Cloud technology continues to gain increasing momentum due to its unfettered ability to provide the elasticity, flexibility, and scalability required to manage the increasing scope of data and enable data-driven research. Through the cloud, Moderna was able to deliver its first COVID-19 vaccine candidate to the US National Institutes of Health only 42 days after the initial sequencing of the virus. It has the ability to speed scientific innovations faster, while simultaneously shrinking cycles, providing access to huge volumes data and the computational resources necessary to analyze it. 

New, data-centric approaches and frameworks are emerging in an effort to improve how data is collected, integrated, and harmonized — with the cloud at the forefront. For data to be truly actionable, it must be harmonized in a format that allows for it to be findable, accessible, interoperable, and reusable — the guiding principle of FAIR data. Replatforming to the cloud provides organizations with the opportunity to address challenges and improve data management to extract valuable knowledge by applying advanced analytics, like AI/ML. 

As the volume and complexity of data continues to increase significantly over the next few years, researchers will lean more and more on tools to extract and interpret valuable insights, like predicting how a certain type of cancer will progress.
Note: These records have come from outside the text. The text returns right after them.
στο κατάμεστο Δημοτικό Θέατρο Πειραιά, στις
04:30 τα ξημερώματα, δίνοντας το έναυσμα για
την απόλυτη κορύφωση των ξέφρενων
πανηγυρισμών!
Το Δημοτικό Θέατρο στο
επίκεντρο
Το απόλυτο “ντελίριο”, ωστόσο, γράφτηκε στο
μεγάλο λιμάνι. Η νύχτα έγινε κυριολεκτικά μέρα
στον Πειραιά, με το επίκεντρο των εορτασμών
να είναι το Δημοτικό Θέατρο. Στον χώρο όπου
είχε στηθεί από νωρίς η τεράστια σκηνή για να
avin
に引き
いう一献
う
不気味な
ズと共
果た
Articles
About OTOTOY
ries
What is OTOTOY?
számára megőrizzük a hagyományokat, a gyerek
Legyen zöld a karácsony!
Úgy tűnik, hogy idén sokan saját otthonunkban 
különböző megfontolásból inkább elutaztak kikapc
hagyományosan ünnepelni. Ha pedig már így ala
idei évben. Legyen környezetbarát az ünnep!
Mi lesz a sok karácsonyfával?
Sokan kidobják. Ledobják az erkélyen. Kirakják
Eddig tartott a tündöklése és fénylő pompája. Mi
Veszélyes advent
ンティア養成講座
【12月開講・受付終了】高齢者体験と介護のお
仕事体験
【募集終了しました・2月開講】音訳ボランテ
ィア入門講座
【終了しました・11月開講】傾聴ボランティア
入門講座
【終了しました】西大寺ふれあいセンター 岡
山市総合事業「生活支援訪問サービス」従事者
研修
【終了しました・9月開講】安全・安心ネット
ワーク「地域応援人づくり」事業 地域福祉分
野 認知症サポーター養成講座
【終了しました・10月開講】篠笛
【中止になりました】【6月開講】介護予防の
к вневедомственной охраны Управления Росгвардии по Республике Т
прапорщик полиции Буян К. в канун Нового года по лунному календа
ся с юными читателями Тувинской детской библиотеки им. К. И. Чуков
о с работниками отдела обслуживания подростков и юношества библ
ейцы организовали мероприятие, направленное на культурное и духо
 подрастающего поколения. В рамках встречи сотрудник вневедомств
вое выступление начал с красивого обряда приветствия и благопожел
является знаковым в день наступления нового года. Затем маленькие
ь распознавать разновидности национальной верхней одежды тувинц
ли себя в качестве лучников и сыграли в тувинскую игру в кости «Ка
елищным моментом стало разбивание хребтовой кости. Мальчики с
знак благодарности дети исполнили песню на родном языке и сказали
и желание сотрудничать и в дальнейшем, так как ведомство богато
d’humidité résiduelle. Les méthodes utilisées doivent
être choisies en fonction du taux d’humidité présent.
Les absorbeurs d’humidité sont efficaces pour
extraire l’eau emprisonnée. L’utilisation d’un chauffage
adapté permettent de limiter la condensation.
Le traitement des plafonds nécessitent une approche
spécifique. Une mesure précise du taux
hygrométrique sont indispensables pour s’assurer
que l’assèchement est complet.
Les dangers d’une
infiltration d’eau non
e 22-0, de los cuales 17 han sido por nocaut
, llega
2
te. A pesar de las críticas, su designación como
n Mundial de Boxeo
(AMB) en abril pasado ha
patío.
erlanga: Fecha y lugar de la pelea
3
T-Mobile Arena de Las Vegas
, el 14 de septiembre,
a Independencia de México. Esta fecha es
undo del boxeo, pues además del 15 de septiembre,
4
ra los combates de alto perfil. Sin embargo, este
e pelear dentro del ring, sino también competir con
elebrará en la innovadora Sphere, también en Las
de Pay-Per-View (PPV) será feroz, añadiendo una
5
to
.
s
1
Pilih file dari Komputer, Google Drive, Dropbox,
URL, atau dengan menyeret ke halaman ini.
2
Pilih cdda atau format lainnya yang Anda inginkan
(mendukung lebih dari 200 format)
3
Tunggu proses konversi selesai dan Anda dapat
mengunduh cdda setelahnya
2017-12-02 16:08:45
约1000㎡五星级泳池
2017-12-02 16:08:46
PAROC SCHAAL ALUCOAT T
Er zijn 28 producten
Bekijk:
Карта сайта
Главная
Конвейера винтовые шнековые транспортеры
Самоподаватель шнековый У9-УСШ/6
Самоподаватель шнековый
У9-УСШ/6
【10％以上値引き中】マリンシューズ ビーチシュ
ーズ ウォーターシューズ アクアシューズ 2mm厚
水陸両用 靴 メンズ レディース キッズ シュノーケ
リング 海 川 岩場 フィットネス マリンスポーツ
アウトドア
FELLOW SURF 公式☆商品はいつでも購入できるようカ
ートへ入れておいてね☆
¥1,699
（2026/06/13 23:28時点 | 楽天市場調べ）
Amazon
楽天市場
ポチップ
Even thought the inclusion of advanced analytics and AI/ML in cancer research is in the beginning stages, it has immense potential to unlock critical insights. It has the ability to identify patterns in massive datasets, make predictions in success of specific drug targets, and develop treatments more efficiently, reducing treatment costs and increasing treatment accessibility. 


Conclusion

The global oncology market is estimated to reach $250 billion by 2024 and the NCI estimates that cancer-related costs are projected to increase to $246 billion by 2030. With more investment made into cancer research comes more knowledge and insights to drive the emergence of novel and targeted treatments. As research continues to converge with technology at an accelerated rate, more and more approaches to data management evolve in an effort to bridge the data gap and provide access to comprehensive, actionable data. Solving the data gap will improve the care gap, ultimately improving patient care and outcomes.